Call me a fanboy or whatever, but after 20 years my loyalty is secure.
posted by fourcheesemac at 6:01 AM on June 19, 2010 [4 favorites]


Also, do any other Mac users go absolutely fucking batty with trying to use PC trackpads?

Seriously. Haters are gonna hate, and whatever, but as far as I'm concerned a machine without a multitouch trackpad might as well not have a screen. Going back to using PC trackpads is infuriating; I might as well be wearing oven mitts. The Multitouch trackpad, like the iPhone, like Tivo or owning a dishwasher, you might like it a little or a lot, you might think it's rough around the edges in some places, but you are absolutely not going back to not having them if you've got any say in the matter.

Macs are expensive in the same way cheap hardware is inexpensive and Linux is free: it's only true if your time and attention have a dollar value of zero.
posted by mhoye at 6:01 AM on June 19, 2010 [4 favorites]


Regardless of the quality of the comic and lack of any fresh insight, what's horrifying to me is that this is exactly the mindset that Apple (and others hoping to capture a share of the brand/cult's marketing magic) is trying to create among their audience.

Without naming names, once an editor/founder of a gadget/bling blog pointed to my old digital camera and said it was high time I got something shiny/new instead of that old thing.

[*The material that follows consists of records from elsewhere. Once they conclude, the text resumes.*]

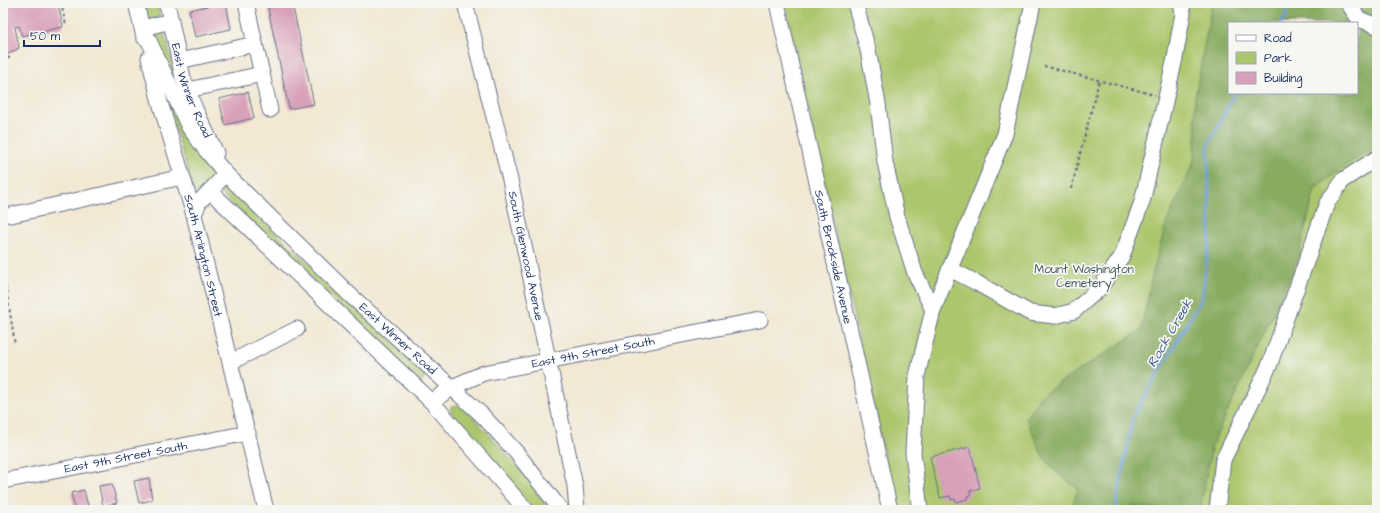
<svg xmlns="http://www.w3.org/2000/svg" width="1380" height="513" font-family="'Architects Daughter',sans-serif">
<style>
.green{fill:#abc66c;stroke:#637a65;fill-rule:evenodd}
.forest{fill:#88ab60;stroke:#526d5f;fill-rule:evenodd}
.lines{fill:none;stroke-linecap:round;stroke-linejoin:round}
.stream{stroke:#6c9cd5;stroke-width:3}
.building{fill:#d8a0b9}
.minor-casing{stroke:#667087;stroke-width:17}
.path{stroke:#667087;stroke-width:2;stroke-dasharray:3 3;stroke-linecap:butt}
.minor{stroke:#fff;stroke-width:15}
.rail-casing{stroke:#1b2f5e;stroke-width:4.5}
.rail{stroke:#f6f6f2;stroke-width:3;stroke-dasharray:9;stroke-linecap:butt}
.labels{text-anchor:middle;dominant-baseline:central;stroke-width:3.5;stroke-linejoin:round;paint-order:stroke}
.street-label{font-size:12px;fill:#1b2f5e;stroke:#f6f6f2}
.park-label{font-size:12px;fill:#465c62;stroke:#f6f6f2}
.water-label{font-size:13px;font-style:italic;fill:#375588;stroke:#f6f6f2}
</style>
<rect width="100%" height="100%" fill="#f6f6f2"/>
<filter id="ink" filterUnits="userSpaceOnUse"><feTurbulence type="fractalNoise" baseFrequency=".025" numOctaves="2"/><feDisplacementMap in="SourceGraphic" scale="8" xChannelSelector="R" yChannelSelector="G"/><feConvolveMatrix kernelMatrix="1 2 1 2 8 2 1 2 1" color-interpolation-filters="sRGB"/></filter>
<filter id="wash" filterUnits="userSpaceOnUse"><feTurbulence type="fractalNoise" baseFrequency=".012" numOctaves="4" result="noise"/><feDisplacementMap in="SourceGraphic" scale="16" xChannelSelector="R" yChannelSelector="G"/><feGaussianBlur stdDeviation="0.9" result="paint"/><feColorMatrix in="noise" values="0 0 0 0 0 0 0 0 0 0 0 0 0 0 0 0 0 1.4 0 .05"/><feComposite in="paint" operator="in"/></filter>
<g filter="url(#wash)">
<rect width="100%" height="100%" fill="#f2e8d3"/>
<g class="green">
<path d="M143,3H158L160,17L149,20L147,19Z"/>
<path d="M785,3H1377V510H896ZM1229,23H1357V93H1229Z"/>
<path d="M163,30L185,105L152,34Z"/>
<path d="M154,59L217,173L197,193L194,192Z"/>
<path d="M225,183L265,223L422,368L425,374L423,381H420L222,195L218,187Z"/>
<path d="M459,404L468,411L525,475L550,510H533L451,413V407Z"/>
</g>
<path class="forest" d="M1212,3H1377V148L1349,163L1315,189L1297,262L1212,445L1200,510H1165L1133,506L1132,510H1071L1078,489L1056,472L1042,455L1026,418L1041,395L1141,330L1153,272L1167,221L1193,165L1196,138L1195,98ZM1229,23H1357V93H1229Z"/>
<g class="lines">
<g class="stream">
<path d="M1281,23L1286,16V3"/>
<path d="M1115,510L1133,417L1202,298L1210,236L1208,146L1235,93"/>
</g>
</g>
<g id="blocks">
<g class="building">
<path d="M6,3H58L63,27L22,36L19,26L15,27L19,48L3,57V4Z"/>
<path d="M220,3H226L231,29L195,37L189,10Z"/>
<path d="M292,3L314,104L289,109L268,8Z"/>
<path d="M248,92L254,118L225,125L219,99Z"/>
<path d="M970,447L980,488L970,491L971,495L967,496L968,499L956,502L955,499L951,500L950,496L940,498L930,457Z"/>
<path d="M149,478L152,500L139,503L134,481Z"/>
<path d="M112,484L117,503L103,506L99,486Z"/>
<path d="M84,490L89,510H75L71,493Z"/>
</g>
</g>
</g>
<g filter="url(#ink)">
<use href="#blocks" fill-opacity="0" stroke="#667087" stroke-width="1"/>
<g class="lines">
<g class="minor-casing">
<g id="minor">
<path d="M136,3L144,37"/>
<path id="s1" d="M167,3L183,78L195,109L216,153"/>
<path id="s2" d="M465,3L510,180L575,486L577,510"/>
<path id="s3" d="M777,3L890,510"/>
<path d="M855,3L868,50L878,104L885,162L897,217L915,273L933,310"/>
<path d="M1348,3L1359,19L1377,26"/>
<path d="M247,7L255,44"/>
<path id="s4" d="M143,28L189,127L205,149L226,174L349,294L482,415L516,452L561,510"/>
<path d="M143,28L171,21"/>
<path id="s5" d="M149,58L159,99L194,215L266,510"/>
<path d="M179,61L255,44L262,74L188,90"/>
<path d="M262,74L270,110"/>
<path d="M210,191L432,402L526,510"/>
<path d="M11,215L182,177"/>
<path d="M194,215L199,202L226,174"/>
<path d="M950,269L977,283L1030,313L1055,316L1074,311L1100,288L1122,256L1142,202L1175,58L1183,13L1181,3"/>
<path d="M231,362L297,329"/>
<path id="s6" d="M432,402L452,387L484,373L760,320"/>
<path id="s7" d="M3,481L248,433"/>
<path d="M920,510L913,453L917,376L933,310L1005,134L1033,3"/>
<path d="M1217,510L1223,460L1269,366L1327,203L1343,180L1377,158"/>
</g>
</g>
<g class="path">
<path d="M61,3L66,25"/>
<path d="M3,63L11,56"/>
<path d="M1044,66L1155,95"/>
<path d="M1071,189L1099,81"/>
<path d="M3,268L15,345"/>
</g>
<use href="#minor" class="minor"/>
<g class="rail-casing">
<path id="rail" d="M3,507L8,510"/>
</g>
<use href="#rail" class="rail"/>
</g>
</g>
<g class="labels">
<g class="street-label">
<text stroke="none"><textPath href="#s1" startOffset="91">East Winner Road</textPath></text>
<text stroke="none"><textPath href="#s2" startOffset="260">South Glenwood Avenue</textPath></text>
<text stroke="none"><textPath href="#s5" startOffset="205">South Arlington Street</textPath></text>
<text stroke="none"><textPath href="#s3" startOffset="260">South Brookside Avenue</textPath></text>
<text stroke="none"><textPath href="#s4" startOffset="407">East Winner Road</textPath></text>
<text stroke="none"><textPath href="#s6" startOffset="171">East 9th Street South</textPath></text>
<text stroke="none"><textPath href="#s7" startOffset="125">East 9th Street South</textPath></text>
</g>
<g class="park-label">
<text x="1084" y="269">Mount Washington<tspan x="1084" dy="14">Cemetery</tspan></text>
</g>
<g class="water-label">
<text transform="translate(1170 333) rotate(-60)">Rock Creek</text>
</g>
</g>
<rect width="1380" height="513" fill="none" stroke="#f6f6f2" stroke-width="16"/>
<rect x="1228" y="22" width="130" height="72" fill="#f6f6f2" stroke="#9ea6b7"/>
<rect x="1236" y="35" width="20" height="6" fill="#ffffff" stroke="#9ea6b7"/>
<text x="1264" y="42" font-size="12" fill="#1b2f5e">Road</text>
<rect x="1236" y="52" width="20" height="12" fill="#abc66c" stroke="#9ea6b7"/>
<text x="1264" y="62" font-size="12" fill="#1b2f5e">Park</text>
<rect x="1236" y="72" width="20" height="12" fill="#d8a0b9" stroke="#9ea6b7"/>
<text x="1264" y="82" font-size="12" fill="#1b2f5e">Building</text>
<path d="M24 40v6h76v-6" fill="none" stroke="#1b2f5e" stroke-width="2"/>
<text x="30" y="40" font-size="12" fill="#1b2f5e" stroke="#f6f6f2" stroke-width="3" paint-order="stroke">50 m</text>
</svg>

I said it still worked fine but his response gave me food for thought in that the point wasn't that it could still do its job but that it was out of style.

As someone who believes we've come to the end of the 'consumption/consumerism/new and improved' pattern as the only path forward or the best/right approach, this comic exemplifies the essence of mainstream consumer culture conditioning that has been going on for some three generations now.

But yeah, there does seem to be a--maybe not large, but at least vocal--demographic that just lusts after new hardware. Why? Computers are tools. Use them until they wear out or stop doing what you need.